You may ask why am I going through this overly time-consuming process of reducing small amounts of the wine, rather than adding the whole bottle to de-glaze the fond. The reason I’m working in small batches (I ended up doing four small additions of wine) is that the repeated reduction of small amounts of the de-glazing liquid works to add a tremendous amount of flavor and complexity in the cooking liquid that is really going to shine through in the final sauce. Once you’ve completed the reducing process, you can add in the additional wine- I do like to cook the wine separately for a minute or two prior to adding in all of our goodies.
OK, now that we’ve got the base for our cooking liquid, grab your veal- which should look something like this:
Add the veal and roasted vegetables to the wine and top off with additional wine so that everything is mostly covered. The vegetables will help hold the veal down. Don’t worry if the veggies are poking out the top. We are going to be cooking this low and slow and they will yield all their flavors to our dish regardless. Yum.
Cover and cook on low heat (or toss in your oven at as low a temperature as it will allow) for about three hours. You’ll want to check in every 30 minutes or so and move the vegetables around, but this is pretty much as low a maintenance dish as you can have at this point. If you were so inclined, after 2.5 hours you could begin to prepare a risotto by browning some onion and garlic in a sauce pot and adding some arborio rice to the mix, toasting the rice over medium low heat for just a couple of minutes.
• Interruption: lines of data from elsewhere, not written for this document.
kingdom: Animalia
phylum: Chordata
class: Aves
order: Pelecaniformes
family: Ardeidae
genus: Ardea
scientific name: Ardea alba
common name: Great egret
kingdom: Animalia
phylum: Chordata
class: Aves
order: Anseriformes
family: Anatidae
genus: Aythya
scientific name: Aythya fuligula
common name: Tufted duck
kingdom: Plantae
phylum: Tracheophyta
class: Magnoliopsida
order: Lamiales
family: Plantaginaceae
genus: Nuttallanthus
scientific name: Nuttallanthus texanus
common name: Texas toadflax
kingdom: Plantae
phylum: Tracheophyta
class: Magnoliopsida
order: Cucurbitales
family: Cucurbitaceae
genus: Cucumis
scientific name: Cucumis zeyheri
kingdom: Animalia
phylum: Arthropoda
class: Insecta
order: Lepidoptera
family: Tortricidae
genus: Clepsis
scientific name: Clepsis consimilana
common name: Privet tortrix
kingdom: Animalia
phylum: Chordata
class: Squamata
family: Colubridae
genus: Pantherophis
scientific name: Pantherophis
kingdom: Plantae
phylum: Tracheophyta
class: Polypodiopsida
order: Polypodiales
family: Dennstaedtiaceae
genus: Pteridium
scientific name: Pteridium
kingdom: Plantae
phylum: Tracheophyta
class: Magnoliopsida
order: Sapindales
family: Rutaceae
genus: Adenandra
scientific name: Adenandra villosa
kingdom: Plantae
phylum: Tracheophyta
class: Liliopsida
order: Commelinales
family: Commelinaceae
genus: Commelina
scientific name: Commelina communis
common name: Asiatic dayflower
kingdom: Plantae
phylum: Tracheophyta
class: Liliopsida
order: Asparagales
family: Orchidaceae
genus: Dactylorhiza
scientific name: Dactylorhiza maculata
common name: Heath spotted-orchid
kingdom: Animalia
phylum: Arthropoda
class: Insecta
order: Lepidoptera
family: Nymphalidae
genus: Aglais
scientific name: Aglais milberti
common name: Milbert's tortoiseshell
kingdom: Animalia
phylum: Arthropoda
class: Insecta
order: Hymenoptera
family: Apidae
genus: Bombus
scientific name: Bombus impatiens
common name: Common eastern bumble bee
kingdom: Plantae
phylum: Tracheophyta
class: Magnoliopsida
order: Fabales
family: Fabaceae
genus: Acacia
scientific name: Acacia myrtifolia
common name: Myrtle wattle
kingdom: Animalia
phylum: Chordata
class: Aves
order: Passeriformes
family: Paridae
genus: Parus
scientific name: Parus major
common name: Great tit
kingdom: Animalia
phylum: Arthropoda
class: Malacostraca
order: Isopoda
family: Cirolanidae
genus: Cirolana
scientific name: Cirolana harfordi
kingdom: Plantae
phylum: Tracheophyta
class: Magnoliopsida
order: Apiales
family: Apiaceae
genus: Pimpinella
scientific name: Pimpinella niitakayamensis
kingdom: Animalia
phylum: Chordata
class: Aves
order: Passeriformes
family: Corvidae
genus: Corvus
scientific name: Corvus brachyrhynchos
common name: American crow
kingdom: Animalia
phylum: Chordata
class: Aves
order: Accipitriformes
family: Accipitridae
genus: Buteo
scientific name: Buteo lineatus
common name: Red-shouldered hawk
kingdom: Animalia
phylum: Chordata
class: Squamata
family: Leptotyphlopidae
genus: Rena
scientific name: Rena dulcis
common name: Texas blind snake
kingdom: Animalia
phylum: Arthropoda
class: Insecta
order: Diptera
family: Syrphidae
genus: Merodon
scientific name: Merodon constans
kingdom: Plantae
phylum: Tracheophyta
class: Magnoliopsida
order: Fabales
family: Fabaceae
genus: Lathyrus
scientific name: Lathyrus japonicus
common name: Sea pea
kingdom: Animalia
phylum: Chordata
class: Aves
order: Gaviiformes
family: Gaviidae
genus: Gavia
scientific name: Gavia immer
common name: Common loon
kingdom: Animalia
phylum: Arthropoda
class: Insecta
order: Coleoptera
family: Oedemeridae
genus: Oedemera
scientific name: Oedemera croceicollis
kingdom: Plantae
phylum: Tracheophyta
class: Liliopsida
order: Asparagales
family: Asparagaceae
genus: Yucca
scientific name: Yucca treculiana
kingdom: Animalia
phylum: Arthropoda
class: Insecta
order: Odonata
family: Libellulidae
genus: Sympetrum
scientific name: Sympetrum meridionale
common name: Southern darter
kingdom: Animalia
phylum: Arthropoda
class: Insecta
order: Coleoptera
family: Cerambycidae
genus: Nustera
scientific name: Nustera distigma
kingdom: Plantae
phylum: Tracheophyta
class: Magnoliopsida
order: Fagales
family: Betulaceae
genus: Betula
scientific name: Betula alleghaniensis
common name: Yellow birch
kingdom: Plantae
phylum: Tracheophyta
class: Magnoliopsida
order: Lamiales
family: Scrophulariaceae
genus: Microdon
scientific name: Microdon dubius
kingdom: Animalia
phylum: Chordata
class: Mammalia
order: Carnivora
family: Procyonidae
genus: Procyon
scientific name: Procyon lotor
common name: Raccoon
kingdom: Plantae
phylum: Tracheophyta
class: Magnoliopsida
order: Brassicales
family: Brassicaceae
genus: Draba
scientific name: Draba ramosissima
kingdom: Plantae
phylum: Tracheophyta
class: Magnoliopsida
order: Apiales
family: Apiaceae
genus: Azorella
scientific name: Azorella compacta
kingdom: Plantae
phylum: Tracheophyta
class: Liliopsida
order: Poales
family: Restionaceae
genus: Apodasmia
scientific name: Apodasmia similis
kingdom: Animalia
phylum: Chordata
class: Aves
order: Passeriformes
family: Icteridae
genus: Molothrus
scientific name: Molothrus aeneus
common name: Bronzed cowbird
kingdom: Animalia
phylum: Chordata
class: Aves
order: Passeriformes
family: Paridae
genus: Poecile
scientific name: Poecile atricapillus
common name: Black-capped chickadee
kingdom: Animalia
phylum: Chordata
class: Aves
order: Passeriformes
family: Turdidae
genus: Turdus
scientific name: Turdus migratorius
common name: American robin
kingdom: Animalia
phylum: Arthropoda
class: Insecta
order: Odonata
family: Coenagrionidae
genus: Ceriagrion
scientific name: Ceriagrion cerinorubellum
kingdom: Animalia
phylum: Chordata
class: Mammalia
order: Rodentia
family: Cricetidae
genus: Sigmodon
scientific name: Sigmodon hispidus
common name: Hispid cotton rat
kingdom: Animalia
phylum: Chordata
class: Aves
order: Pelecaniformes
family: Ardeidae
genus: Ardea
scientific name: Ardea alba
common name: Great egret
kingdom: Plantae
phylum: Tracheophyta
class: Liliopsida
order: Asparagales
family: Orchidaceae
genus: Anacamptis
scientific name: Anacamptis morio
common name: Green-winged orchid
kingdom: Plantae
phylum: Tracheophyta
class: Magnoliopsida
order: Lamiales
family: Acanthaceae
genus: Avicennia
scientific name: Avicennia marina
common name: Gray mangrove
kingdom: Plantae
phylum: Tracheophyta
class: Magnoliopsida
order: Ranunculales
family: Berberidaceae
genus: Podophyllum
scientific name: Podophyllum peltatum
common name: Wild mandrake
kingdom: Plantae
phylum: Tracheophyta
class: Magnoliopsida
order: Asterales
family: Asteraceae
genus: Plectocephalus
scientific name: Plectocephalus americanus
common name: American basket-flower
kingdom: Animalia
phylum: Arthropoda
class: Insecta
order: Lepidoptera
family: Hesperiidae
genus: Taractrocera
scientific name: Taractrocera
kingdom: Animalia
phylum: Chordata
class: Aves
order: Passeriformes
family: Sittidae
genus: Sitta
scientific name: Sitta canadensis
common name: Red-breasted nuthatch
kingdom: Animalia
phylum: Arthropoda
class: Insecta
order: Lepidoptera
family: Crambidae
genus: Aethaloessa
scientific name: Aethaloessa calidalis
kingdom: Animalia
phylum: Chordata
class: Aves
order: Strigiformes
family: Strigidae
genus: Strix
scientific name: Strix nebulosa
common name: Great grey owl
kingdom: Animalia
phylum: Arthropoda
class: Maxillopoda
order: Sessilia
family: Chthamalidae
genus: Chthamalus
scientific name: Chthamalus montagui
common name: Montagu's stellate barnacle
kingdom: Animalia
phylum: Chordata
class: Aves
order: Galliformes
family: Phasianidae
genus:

When this is complete, you can begin to add your warm stock to the rice in small batches, just as you would to make any risotto. With the risotto off and running, it is time to finish up our veal. Remove the veal from the pot and set aside. Strain the vegetables out of the sauce and discard (at this point, they’ve done all the work they are going to do.) Add the now-strained sauce back to the pot and heat over medium-high heat to reduce. You can reduce this sauce as much or as little as you want, but I would caution against reducing it too much. There is a ton of flavor in this liquid and the tighter you make it, the more those flavors are going to become muddled. I will reduce the final liquid by about half, which still leaves a pretty thin, but extremely flavorful sauce.
Here’s the final sauce reducing away:
Finish off your risotto in any way you’d like. I went basic and added some excellent fresh parmigianno reggiano cheese to the rice and that was pretty much it. The risotto is accompanying the veal for this preparation, and shouldn’t have any flavors in it that are going to detract from our veal.
For the final plating, serve each person a piece of shank over the risotto. Spoon the reduced cooking liquid over the whole plate and shave a touch of fresh parmesan over the whole creation. Now, give each person a fork and a little spoon and step back. The little spoon is for the marrow of course, which has now cooked into this unbelievably flavorful mass. Everyone in our house digs right into that first!
This is really an excellent dish and it is quite easy. It’s great for a weekend day where you have a little extra time, but it also doesn’t kill your whole day because there is 3 hours there where you can almost disregard it completely (gives you time to perhaps clean up the house before company arrives!) The details like buying amazing veal, roasting the vegetables and de-glazing the pan in steps really make this dish special, and none of them really take all that much effort! I hope this inspires you to go out and try your own osso buco soon. Your dinner guests will thank you!